If the JSON parser would not be able to extract a metric I would expect an error in de log. This is what I also understand should be normal behavior.

There will only be a log if it fails to parse, not if it fails to create any metric.

I still don't see anything in the telegraf logging at that time (I'm running the https://github.com/influxdata/telegraf/pull/13478 artifacts).

Can you remove your logging to a file and see what is reported to stdout? There should be hundreds of lines of debug messages from the mqtt client that would confirm what it is getting.

marioverhaeg commented 1 year ago

There will only be a log if it fails to parse, not if it fails to create any metric. Then my bug would actually be an enhancement request.

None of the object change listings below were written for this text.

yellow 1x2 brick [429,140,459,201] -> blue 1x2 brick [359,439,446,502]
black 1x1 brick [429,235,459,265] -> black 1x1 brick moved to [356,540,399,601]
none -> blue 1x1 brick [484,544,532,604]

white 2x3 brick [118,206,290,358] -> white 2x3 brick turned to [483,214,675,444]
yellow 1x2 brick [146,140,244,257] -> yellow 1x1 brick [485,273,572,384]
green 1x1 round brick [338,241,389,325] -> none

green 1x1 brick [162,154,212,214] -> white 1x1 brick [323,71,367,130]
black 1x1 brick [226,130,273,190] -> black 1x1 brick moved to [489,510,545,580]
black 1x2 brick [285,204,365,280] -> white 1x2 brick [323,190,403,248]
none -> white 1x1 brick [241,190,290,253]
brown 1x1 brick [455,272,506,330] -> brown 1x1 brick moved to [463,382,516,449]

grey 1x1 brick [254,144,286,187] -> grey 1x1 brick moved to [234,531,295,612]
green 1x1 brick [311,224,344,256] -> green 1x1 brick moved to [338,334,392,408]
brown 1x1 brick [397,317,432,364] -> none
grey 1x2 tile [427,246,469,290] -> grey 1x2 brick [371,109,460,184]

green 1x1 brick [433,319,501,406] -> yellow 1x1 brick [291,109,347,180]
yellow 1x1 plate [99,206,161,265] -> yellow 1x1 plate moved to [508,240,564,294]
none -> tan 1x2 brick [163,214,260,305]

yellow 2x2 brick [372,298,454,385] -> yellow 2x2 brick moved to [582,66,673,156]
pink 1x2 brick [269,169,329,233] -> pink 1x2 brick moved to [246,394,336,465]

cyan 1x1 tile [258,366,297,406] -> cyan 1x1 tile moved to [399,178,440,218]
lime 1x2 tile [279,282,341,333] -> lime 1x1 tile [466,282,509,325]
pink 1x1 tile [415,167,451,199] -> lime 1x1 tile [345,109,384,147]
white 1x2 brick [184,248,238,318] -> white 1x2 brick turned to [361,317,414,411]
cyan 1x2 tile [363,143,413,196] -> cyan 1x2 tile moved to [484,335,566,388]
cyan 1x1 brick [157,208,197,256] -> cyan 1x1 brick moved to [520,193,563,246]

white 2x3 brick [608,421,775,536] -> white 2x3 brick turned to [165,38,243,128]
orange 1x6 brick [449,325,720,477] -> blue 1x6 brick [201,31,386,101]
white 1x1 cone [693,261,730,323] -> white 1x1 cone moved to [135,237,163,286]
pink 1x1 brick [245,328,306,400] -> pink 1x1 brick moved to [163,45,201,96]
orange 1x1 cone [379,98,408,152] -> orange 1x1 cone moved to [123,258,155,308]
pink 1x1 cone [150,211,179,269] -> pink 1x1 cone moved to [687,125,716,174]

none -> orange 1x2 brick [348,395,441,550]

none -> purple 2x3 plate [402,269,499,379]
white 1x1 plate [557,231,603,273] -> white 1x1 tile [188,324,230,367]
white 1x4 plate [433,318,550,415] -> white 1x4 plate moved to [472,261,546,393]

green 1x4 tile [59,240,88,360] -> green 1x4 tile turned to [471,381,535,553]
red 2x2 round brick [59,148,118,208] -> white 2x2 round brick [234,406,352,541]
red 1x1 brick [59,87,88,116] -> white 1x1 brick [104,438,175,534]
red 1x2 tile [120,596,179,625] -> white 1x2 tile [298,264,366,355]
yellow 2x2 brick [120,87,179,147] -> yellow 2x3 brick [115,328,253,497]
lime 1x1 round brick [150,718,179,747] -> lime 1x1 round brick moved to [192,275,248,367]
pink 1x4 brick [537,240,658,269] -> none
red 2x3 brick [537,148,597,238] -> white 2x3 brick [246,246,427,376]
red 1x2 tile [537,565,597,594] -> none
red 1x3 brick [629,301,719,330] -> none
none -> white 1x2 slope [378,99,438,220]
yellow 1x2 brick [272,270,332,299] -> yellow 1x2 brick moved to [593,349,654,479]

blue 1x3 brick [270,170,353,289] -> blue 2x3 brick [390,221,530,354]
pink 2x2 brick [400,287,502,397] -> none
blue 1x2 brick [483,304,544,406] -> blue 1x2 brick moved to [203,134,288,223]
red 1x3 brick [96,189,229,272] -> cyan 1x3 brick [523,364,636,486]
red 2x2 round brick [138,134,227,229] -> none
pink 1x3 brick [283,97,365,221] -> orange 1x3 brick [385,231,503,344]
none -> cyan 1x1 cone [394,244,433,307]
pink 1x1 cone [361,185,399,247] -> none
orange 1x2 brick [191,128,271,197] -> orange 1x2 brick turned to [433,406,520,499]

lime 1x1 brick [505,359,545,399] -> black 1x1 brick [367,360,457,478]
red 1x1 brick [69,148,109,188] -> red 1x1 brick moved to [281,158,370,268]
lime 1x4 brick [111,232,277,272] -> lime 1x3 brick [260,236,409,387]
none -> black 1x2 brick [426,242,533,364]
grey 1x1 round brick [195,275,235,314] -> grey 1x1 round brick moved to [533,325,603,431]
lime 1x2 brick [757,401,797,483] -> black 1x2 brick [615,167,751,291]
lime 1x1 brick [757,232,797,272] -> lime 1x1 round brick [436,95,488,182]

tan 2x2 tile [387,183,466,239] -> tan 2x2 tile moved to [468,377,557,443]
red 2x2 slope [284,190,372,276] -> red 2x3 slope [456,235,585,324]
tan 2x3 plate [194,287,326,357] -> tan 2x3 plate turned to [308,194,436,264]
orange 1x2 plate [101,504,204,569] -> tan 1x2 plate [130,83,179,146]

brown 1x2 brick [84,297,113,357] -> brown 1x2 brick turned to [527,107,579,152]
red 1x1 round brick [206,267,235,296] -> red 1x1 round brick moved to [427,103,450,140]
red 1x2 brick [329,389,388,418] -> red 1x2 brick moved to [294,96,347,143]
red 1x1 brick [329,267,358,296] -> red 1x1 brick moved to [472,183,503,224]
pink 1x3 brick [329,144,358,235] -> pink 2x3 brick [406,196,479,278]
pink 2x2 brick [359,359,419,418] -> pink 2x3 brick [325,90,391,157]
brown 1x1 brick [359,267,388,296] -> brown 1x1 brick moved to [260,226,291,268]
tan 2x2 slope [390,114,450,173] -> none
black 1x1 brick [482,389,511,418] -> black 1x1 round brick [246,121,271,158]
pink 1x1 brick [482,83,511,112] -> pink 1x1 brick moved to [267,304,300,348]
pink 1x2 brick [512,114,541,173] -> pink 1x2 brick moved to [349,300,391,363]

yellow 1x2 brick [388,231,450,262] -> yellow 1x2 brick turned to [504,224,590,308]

If Telegraf is connected to an MQTT broker and is receiving messages on a topic, I would expect some indication that it cannot extract information from that message or that it has dropped a message because it couldn't handle it.

I have amended my configuration with the json_v2 parser and I'm seeing data now: [[inputs.mqtt_consumer.json_v2]] measurement_name = "Counter" [[inputs.mqtt_consumer.json_v2.field]] path = "Data.Count" type = "int"

My problem is solved, but the request to add some logging on this still stands. I leave it up to you to evaluate if you think this is useful. Thank you for the help!

powersj commented 1 year ago

@marioverhaeg - I do think that this scenario has come up from time to time. I have debated if a message should be added but I also worry about lots of additional messages for some users. As a result, what do you think about a debug message?

@srebhan thoughts on this as well?

srebhan commented 1 year ago

@powersj I think this should be a debug message (maybe only once) at max. There are some use-cases where you want to selectively parse only certain messages but ignore others so an error would break those guys....

powersj commented 1 year ago

@srebhan can you take a look at https://github.com/influxdata/telegraf/pull/13574

marioverhaeg commented 1 year ago

With a debug message I would have figured out what was going on on my own. The first thing I did was set the log-level to debug.